- TASK REQUIREMENTS
Reproduce every one of the records below verbatim, line for line. Omit the pictures from your output.
»»
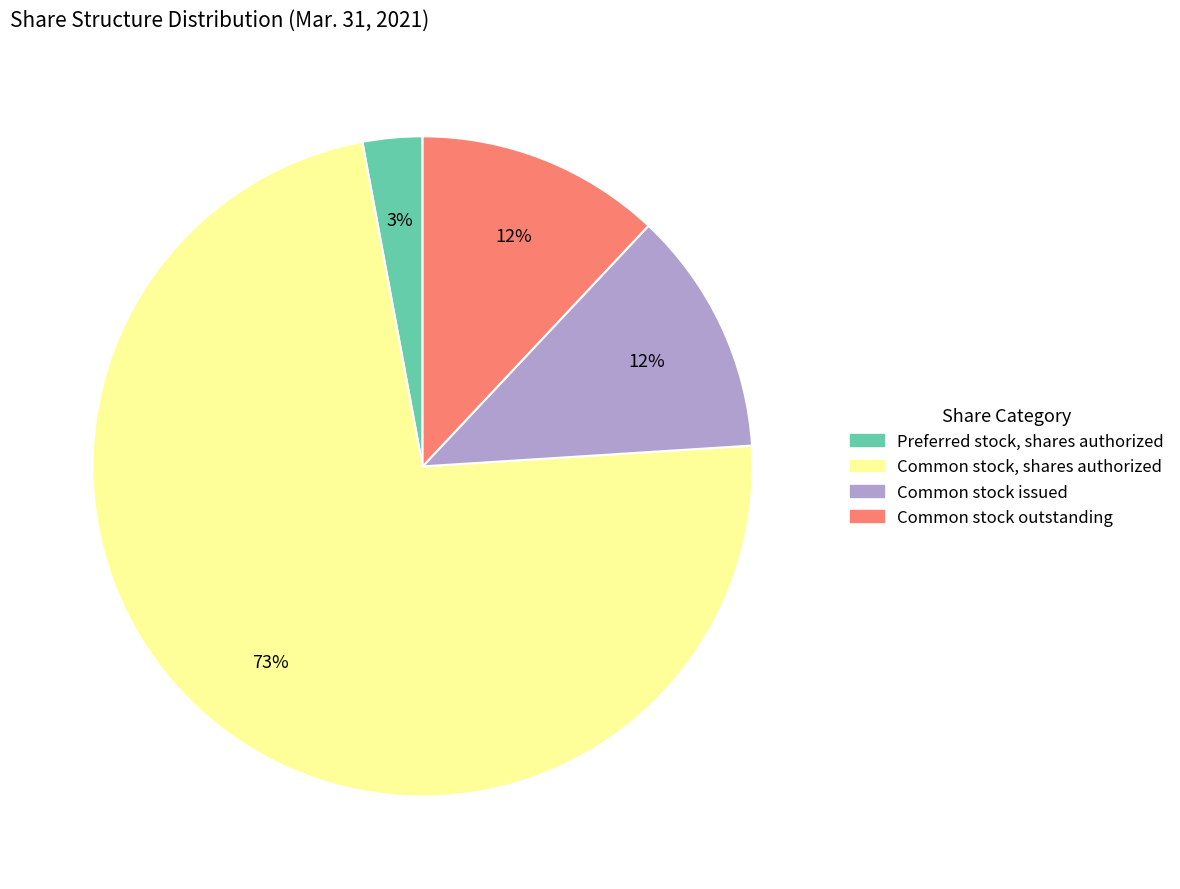

To the nearest percent, what is the difference between the Common stock, shares authorized and Preferred stock, shares authorized slice percentages?

70%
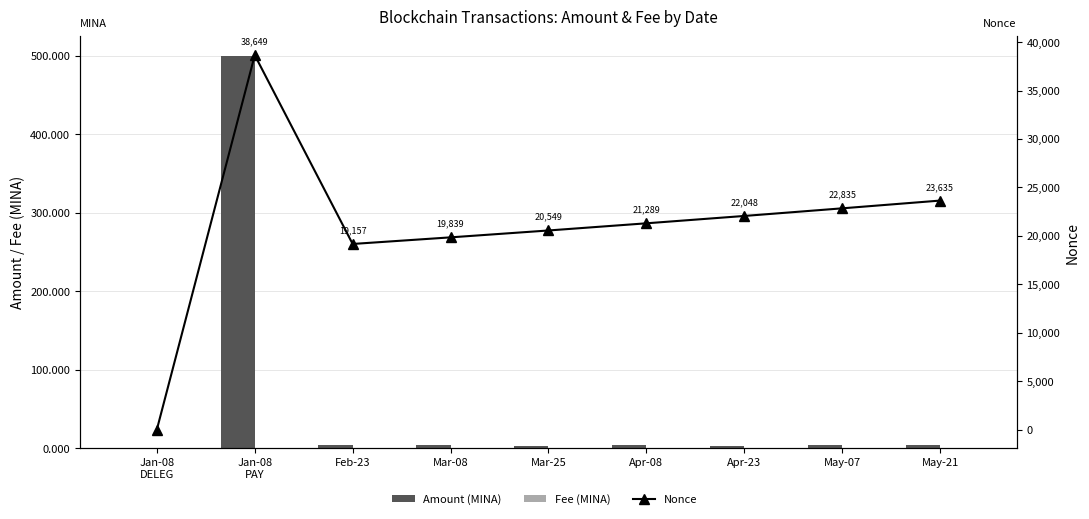

What are all the series names shown in the legend?

Amount (MINA), Fee (MINA), Nonce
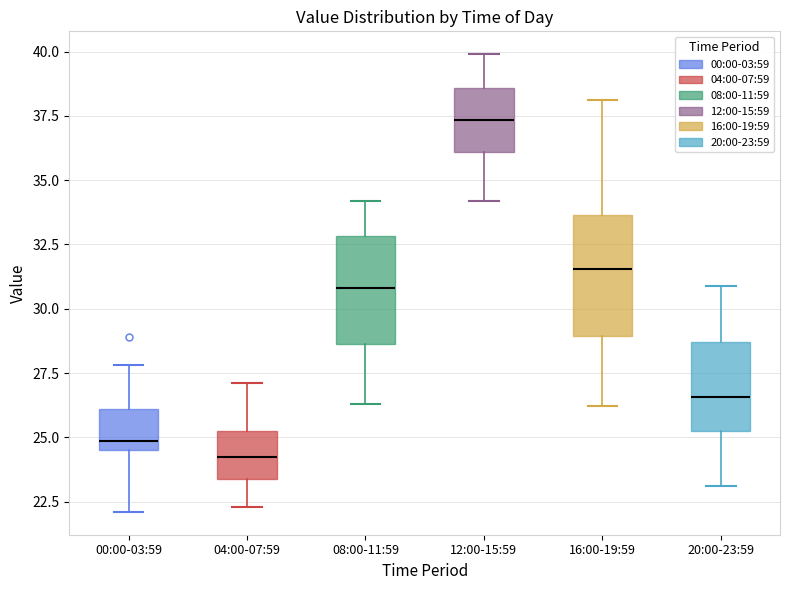

Reading left to right, read every box against the y-axis: the position of its median line, the range the box covers, and the ends of its whiskers. The values are not printed on the chart, so give them approximately, as read against the axis.

00:00-03:59: median 25.0, box 24.5 to 26.0, whiskers 22.0 to 28.0
04:00-07:59: median 24.5, box 23.5 to 25.0, whiskers 22.5 to 27.0
08:00-11:59: median 31.0, box 28.5 to 33.0, whiskers 26.5 to 34.0
12:00-15:59: median 37.5, box 36.0 to 38.5, whiskers 34.0 to 40.0
16:00-19:59: median 31.5, box 29.0 to 33.5, whiskers 26.0 to 38.0
20:00-23:59: median 26.5, box 25.0 to 28.5, whiskers 23.0 to 31.0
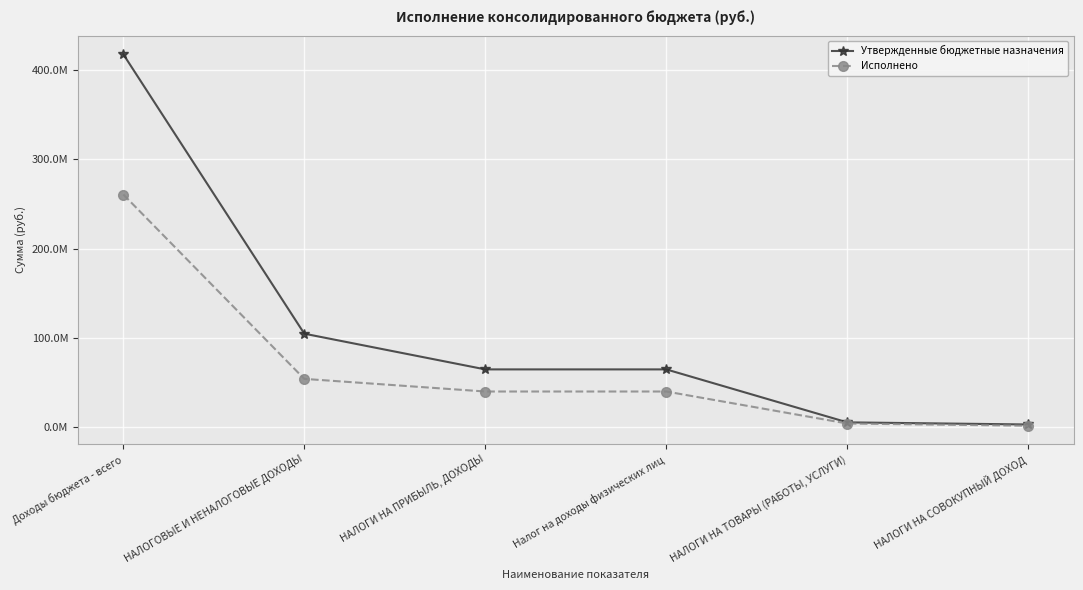

What is the value of the Утвержденные бюджетные назначения point at the 3rd from the left?

64508300.0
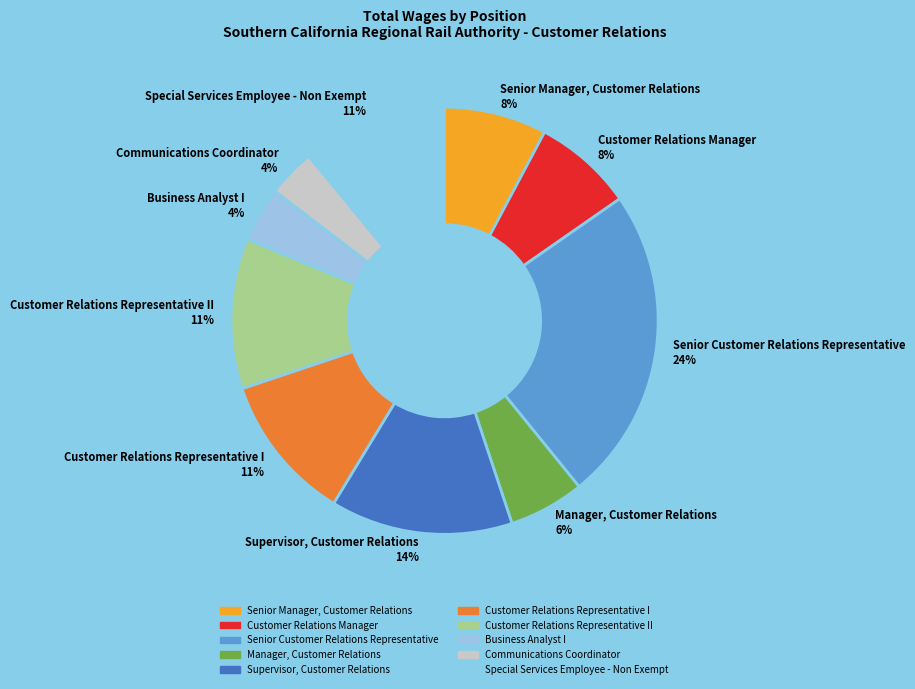

How many segments does this pie chart have?

10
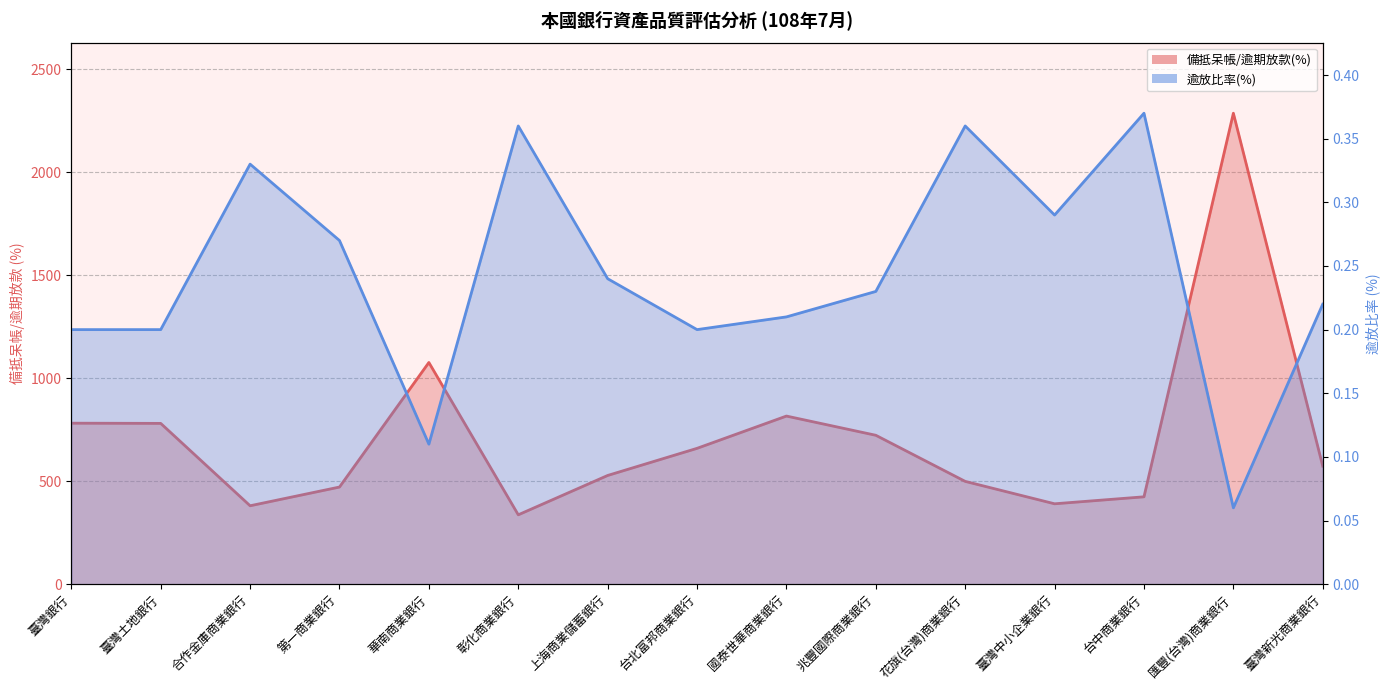

True or false: 備抵呆帳/逾期放款(%) and 逾放比率(%) cross at least once.

False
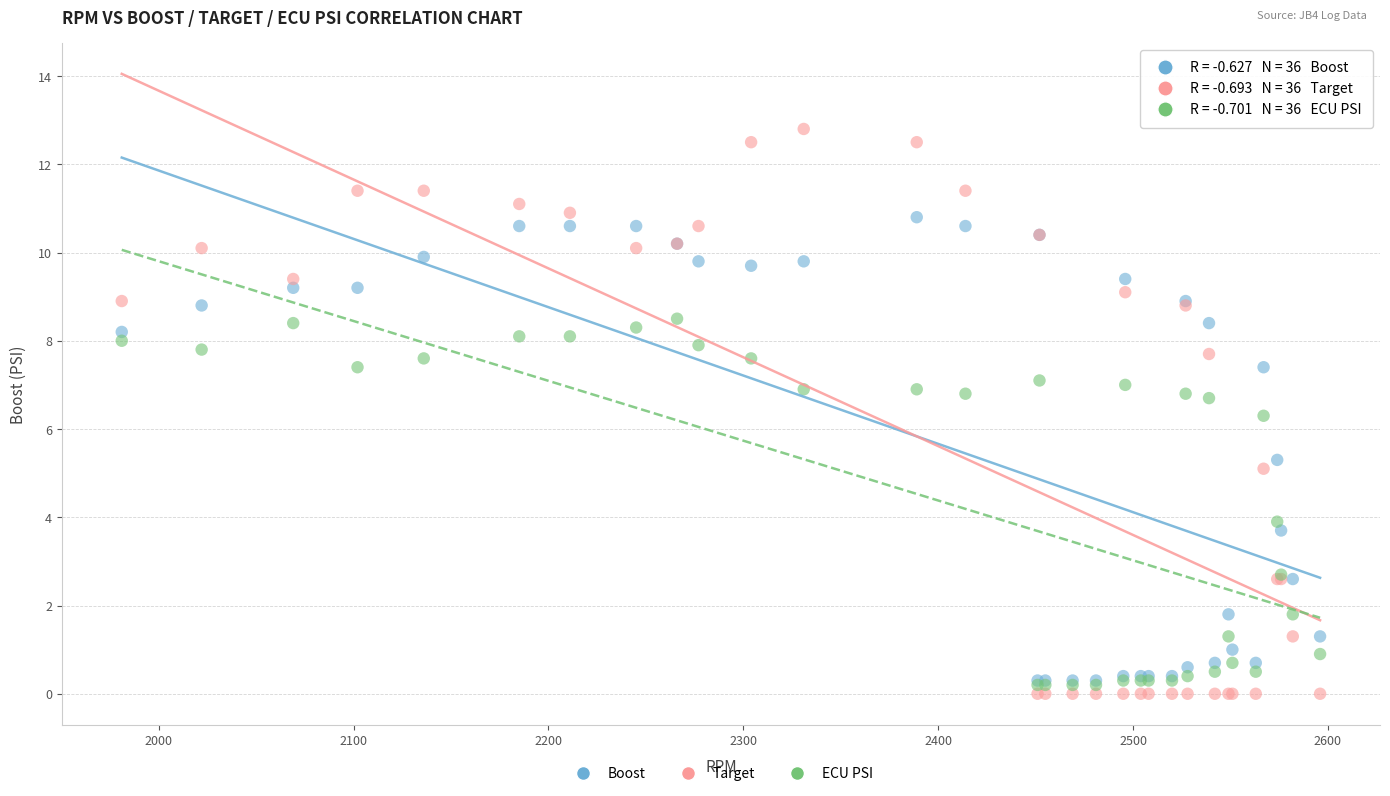

Which series has the largest Y range (max minus min)?

Target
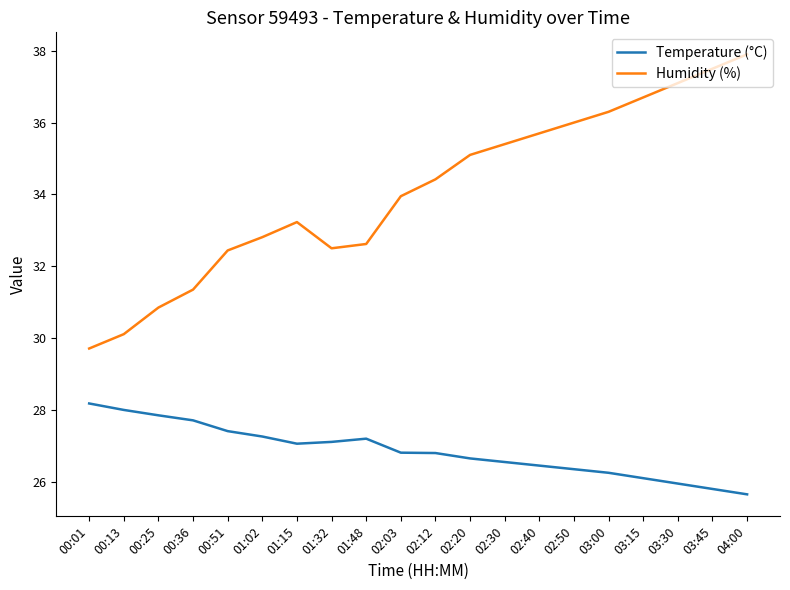

What is the lowest value of the Humidity (%) series?

29.7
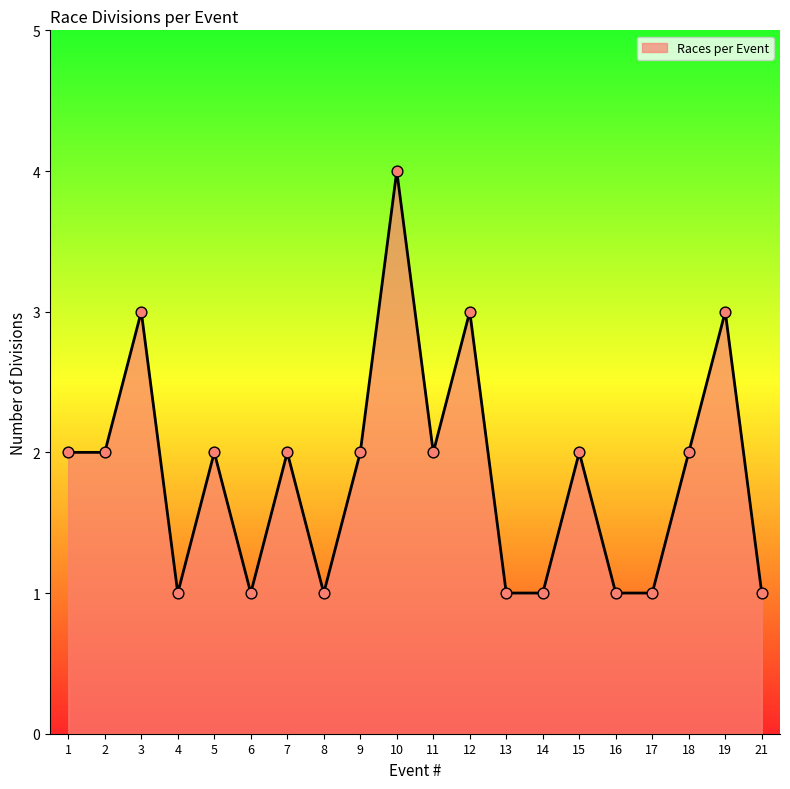

Between 14 and 12, which is larger?

12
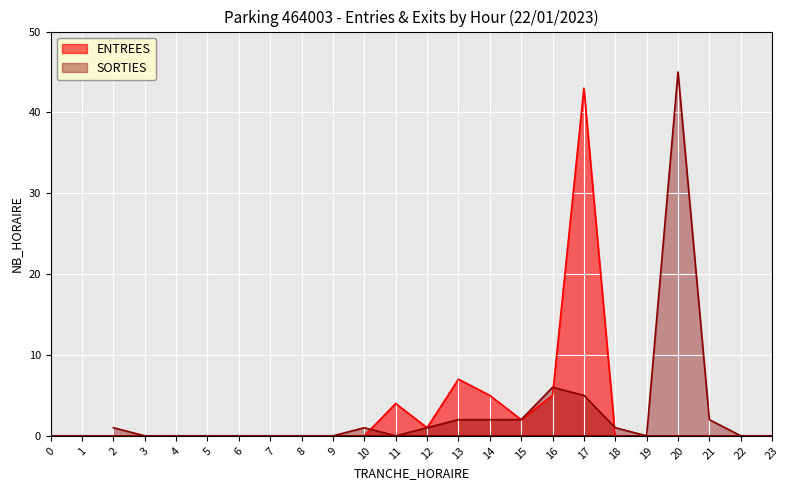

The SORTIES series shows 5 at 17. True or false?

True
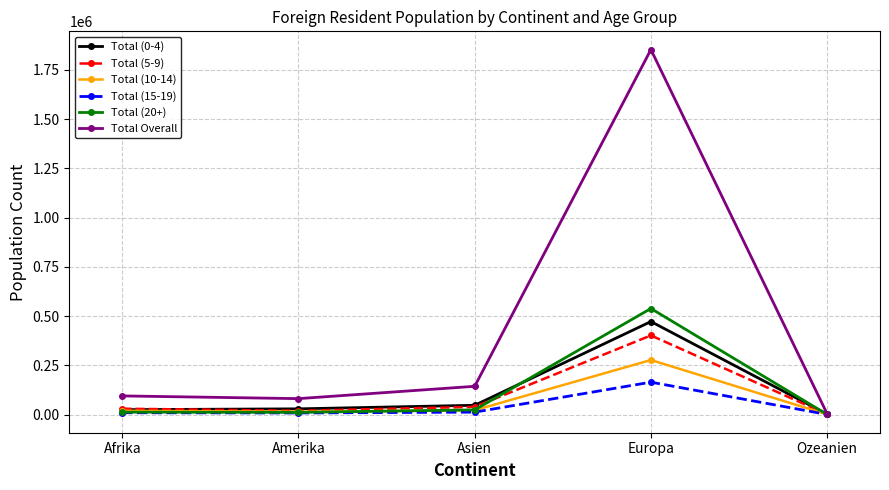

Which series has the widest spread of values?

Total Overall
««
- SOLUTION TO THIS EXERCISE
To the nearest percent, what is the difference between the Common stock, shares authorized and Preferred stock, shares authorized slice percentages?

70%

What are all the series names shown in the legend?

Amount (MINA), Fee (MINA), Nonce

Reading left to right, read every box against the y-axis: the position of its median line, the range the box covers, and the ends of its whiskers. The values are not printed on the chart, so give them approximately, as read against the axis.

00:00-03:59: median 25.0, box 24.5 to 26.0, whiskers 22.0 to 28.0
04:00-07:59: median 24.5, box 23.5 to 25.0, whiskers 22.5 to 27.0
08:00-11:59: median 31.0, box 28.5 to 33.0, whiskers 26.5 to 34.0
12:00-15:59: median 37.5, box 36.0 to 38.5, whiskers 34.0 to 40.0
16:00-19:59: median 31.5, box 29.0 to 33.5, whiskers 26.0 to 38.0
20:00-23:59: median 26.5, box 25.0 to 28.5, whiskers 23.0 to 31.0

What is the value of the Утвержденные бюджетные назначения point at the 3rd from the left?

64508300.0

How many segments does this pie chart have?

10

True or false: 備抵呆帳/逾期放款(%) and 逾放比率(%) cross at least once.

False

Which series has the largest Y range (max minus min)?

Target

What is the lowest value of the Humidity (%) series?

29.7

Between 14 and 12, which is larger?

12

The SORTIES series shows 5 at 17. True or false?

True

Which series has the widest spread of values?

Total Overall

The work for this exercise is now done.